As a teenager mowing lawns in suburbia, I saw more than my share of wisteria sinensis and Clematis terniflora. It wasn't until last year that I saw for myself the damage that C. terniflora can cause. I have LOTS of pics of it killing native azaleas, winterberries, bayberries, pines, etc. I was appalled, truly. When is the last time you saw a bayberry growing in Maryland? And C. terniflora is not listed by Maryland. By the time a plant gets listed by some state legislature, it's generally too late, in my opinion. Gardeners bear responsibility for this, especially ones who write articles under a tab called,"guides and information".
I fear that most people care more about their garden than our country's natural heritage. As long as the problem is not in their yard, it doesn't exist.
Mike - D-mail has been sent and I understand you have strong opinions about natives vrs invasives. The articles we write are not just for the USA but they are for the world. Having lived in Africa, South America, and Central America, I do not think about the world with just the USA in mind and sorry to offend you but never will.
Okay, if you want to guide and inform the world about Oriental Bittersweet, next time mention the fact that it's an invasive weed in eastern North America. You can use my picture for that. I'll even go take more - subjects are real easy to come by around here.

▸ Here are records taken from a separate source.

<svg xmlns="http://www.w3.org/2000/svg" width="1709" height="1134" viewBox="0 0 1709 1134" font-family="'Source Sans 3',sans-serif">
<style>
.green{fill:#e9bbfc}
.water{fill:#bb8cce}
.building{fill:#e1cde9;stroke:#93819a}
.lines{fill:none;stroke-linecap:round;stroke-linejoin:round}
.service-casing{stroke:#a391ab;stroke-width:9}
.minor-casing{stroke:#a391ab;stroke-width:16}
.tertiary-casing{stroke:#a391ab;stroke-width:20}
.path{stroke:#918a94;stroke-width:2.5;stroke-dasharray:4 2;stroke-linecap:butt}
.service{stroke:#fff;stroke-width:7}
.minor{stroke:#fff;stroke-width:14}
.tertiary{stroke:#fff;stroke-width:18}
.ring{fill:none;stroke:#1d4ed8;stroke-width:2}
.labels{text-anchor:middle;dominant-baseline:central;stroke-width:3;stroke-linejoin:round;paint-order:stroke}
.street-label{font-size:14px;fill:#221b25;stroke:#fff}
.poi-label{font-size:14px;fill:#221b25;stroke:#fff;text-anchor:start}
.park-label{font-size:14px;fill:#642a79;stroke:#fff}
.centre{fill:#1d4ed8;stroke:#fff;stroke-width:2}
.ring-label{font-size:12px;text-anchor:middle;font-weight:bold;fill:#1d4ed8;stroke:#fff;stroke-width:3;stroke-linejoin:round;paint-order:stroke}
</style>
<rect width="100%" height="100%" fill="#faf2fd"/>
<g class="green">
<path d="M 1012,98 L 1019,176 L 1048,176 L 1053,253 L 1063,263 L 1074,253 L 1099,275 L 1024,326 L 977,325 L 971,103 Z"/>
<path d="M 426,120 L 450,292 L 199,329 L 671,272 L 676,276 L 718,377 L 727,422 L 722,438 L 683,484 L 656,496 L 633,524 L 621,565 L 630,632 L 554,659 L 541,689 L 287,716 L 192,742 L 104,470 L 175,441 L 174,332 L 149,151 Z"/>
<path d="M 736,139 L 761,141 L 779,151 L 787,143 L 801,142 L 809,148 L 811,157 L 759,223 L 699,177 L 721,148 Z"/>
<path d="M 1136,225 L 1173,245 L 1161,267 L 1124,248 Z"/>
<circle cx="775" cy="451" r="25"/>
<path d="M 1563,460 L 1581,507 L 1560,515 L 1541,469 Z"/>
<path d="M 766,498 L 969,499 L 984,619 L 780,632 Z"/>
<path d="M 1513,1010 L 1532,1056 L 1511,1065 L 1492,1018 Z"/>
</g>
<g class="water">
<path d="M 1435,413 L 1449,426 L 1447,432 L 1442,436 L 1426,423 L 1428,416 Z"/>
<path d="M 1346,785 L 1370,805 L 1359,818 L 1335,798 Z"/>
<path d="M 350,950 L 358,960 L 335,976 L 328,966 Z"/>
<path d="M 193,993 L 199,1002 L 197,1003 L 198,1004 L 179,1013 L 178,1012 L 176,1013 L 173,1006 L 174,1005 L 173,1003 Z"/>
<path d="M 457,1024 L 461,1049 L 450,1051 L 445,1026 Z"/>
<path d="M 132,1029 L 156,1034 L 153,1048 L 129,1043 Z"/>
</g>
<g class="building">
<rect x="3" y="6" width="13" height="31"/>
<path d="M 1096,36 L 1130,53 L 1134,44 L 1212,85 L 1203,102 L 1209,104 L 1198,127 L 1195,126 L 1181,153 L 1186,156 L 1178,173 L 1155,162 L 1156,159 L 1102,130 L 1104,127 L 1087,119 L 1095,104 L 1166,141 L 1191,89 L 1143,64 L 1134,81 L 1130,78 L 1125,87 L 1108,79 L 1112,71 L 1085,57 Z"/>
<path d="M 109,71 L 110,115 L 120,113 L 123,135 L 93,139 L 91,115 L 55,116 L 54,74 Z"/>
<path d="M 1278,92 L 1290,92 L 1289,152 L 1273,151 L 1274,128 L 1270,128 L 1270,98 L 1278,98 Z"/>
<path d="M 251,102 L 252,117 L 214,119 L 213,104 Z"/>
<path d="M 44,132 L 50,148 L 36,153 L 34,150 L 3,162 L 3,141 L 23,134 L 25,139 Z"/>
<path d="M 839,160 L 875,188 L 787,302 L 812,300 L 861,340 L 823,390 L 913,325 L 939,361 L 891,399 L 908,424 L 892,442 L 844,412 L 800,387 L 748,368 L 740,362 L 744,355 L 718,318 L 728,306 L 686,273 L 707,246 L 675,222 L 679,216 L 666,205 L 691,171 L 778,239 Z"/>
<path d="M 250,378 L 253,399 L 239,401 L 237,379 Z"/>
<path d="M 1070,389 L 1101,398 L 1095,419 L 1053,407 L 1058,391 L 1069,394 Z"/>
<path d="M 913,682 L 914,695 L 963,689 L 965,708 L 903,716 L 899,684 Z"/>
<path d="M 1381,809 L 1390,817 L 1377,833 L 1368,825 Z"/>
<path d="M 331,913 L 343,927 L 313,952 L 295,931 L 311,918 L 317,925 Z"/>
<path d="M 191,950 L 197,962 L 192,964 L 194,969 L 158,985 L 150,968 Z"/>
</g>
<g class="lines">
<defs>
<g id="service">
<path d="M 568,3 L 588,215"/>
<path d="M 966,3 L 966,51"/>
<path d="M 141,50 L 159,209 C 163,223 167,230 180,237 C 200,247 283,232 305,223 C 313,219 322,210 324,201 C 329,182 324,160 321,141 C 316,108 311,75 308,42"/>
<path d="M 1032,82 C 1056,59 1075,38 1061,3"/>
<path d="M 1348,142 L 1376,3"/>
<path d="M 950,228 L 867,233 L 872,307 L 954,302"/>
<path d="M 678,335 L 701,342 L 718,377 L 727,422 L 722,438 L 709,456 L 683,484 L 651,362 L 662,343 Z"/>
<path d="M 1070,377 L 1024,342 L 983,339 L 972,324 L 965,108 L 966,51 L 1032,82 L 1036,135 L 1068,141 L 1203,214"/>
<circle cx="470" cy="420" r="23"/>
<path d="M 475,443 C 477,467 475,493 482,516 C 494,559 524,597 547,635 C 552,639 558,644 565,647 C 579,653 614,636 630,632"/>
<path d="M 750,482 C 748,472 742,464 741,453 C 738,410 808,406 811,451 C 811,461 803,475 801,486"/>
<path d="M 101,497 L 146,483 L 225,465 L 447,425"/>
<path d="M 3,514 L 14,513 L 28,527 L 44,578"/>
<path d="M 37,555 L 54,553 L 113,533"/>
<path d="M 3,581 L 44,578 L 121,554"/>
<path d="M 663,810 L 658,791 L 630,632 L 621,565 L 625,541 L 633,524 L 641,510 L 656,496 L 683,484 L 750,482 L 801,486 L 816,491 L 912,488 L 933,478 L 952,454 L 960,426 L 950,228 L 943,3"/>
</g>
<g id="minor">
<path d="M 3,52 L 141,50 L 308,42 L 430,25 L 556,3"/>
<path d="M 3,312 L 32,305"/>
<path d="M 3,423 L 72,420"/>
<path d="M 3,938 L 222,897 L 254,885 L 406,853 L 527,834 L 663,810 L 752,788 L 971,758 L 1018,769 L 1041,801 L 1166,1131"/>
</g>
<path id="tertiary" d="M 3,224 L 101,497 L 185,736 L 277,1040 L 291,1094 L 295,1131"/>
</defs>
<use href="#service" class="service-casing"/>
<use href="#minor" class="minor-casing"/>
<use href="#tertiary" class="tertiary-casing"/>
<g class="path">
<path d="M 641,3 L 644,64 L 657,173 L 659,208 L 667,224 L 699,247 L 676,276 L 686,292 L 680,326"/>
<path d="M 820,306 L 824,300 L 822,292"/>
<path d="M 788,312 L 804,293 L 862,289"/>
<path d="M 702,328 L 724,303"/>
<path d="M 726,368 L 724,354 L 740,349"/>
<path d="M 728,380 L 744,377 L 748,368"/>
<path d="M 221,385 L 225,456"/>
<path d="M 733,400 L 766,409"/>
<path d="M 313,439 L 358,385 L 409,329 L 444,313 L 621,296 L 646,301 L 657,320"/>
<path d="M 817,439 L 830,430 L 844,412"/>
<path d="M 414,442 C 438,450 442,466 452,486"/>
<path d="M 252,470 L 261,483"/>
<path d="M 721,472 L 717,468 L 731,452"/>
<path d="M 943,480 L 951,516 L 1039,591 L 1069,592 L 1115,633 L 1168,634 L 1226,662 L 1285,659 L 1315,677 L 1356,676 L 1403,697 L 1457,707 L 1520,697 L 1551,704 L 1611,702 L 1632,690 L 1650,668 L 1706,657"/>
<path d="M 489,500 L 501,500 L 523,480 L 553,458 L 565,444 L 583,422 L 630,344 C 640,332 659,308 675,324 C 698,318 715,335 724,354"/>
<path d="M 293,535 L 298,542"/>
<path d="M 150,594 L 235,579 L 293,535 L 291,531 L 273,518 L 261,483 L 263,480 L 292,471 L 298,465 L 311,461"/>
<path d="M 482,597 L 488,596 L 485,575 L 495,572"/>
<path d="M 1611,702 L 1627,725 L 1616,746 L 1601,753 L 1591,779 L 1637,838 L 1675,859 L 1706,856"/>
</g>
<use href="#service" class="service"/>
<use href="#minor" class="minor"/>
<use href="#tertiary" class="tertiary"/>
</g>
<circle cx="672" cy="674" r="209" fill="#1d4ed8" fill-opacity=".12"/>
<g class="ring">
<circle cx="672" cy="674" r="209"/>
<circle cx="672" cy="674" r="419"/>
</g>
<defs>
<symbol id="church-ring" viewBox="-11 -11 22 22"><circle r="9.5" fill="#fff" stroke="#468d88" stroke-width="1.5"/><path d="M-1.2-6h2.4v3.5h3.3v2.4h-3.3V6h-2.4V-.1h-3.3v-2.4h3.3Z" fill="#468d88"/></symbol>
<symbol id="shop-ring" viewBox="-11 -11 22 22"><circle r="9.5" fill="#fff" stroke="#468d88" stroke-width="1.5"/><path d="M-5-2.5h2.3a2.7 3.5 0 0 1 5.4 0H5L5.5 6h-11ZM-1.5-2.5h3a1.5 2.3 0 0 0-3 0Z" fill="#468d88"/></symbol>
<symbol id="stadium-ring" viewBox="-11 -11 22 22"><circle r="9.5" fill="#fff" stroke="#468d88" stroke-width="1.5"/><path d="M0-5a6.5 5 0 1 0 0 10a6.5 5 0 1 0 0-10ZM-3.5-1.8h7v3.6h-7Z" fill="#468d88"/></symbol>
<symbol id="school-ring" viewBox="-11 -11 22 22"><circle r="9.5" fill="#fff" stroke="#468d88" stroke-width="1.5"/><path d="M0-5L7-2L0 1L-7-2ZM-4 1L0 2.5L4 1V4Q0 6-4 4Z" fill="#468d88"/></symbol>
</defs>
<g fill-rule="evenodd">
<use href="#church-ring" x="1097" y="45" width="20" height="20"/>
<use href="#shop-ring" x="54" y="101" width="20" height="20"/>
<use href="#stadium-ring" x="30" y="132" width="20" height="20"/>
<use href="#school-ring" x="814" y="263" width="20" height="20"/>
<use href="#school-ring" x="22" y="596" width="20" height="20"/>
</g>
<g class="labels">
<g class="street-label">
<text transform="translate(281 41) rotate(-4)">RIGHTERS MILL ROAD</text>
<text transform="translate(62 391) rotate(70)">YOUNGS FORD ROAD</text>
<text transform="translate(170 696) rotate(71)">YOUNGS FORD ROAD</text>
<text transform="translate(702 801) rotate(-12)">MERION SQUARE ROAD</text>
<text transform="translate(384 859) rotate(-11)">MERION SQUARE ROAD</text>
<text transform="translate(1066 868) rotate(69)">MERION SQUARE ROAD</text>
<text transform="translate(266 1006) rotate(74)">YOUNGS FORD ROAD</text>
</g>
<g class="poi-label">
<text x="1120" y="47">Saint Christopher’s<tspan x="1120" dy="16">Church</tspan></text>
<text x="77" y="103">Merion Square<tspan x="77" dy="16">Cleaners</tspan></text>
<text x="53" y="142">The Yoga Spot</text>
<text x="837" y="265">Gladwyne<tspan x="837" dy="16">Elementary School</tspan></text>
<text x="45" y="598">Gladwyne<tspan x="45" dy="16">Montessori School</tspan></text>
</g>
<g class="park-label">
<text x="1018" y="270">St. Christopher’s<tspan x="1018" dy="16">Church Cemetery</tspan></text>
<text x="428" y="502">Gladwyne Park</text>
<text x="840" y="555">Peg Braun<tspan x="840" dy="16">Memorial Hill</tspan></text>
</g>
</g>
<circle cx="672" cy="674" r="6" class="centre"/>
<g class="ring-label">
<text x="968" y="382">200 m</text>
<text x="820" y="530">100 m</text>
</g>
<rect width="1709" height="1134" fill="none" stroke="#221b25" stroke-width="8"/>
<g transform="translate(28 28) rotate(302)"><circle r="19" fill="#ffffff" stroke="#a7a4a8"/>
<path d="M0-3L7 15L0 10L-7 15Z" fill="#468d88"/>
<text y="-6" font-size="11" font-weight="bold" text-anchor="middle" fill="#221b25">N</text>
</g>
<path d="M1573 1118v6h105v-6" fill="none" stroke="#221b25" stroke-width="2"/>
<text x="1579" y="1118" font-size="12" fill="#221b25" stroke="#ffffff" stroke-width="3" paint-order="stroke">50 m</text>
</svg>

That sounds like a good compromise solution... add a sentence to the description such as "Plant with caution in the eastern US, as it is considered invasive in some areas" and maybe link the word "invasive" to the usda page claypa provided above. Then, put the photo back in. :-)
Wow! what an education, I don't know anything about the plants mentioned (and hopefully never will) but it renewed my resolve to watch out for invasives (especially at the local Lowes and HD). Maybe in the far distant future, they will post a list of invasives on a computer accessible to all customers (who care).
My heart nearly skipped a beat when I read that you are actually PROMOTING the use of Oriental bittersweet!!??? This is one of the WORST noxious non-native invasive plants, which can kill 100 year old oaks, 80 feet Liriodendrons, and choke out any and ALL other vegetation within a mere few years. This plant is extremely dangerous when introduced into native, home, or ornamental landscapes as birds spread it like wildfire (in a dry windy grassland!).
There are stretches along the Beltway just outside Washington DC where the entire forest buffers between the highway and adjacent homes has been completely killed by bittersweet, especially in Maryland near River Road and along the outer loop near 270 and over to Kensington.
PLEASE for the love of God, you guys have got to start doing a little homework before suggesting such plants. This plant is a MENACE!!!
I agree that the DG writers should be responsible in what they write. And I know they feel a deep-seated responsibility for the words they publish, some of which are bound to strike a nerve every now and again.
That said, perhaps the best place for everyone's observations and constructive opinions of this plant is in its PlantFiles entry, where your comments can serve as a lasting reminder to warn other gardeners in your area about the plants that are a threat; and on the flipside, to promote your favorite "good guys" that grow in your corner of the world.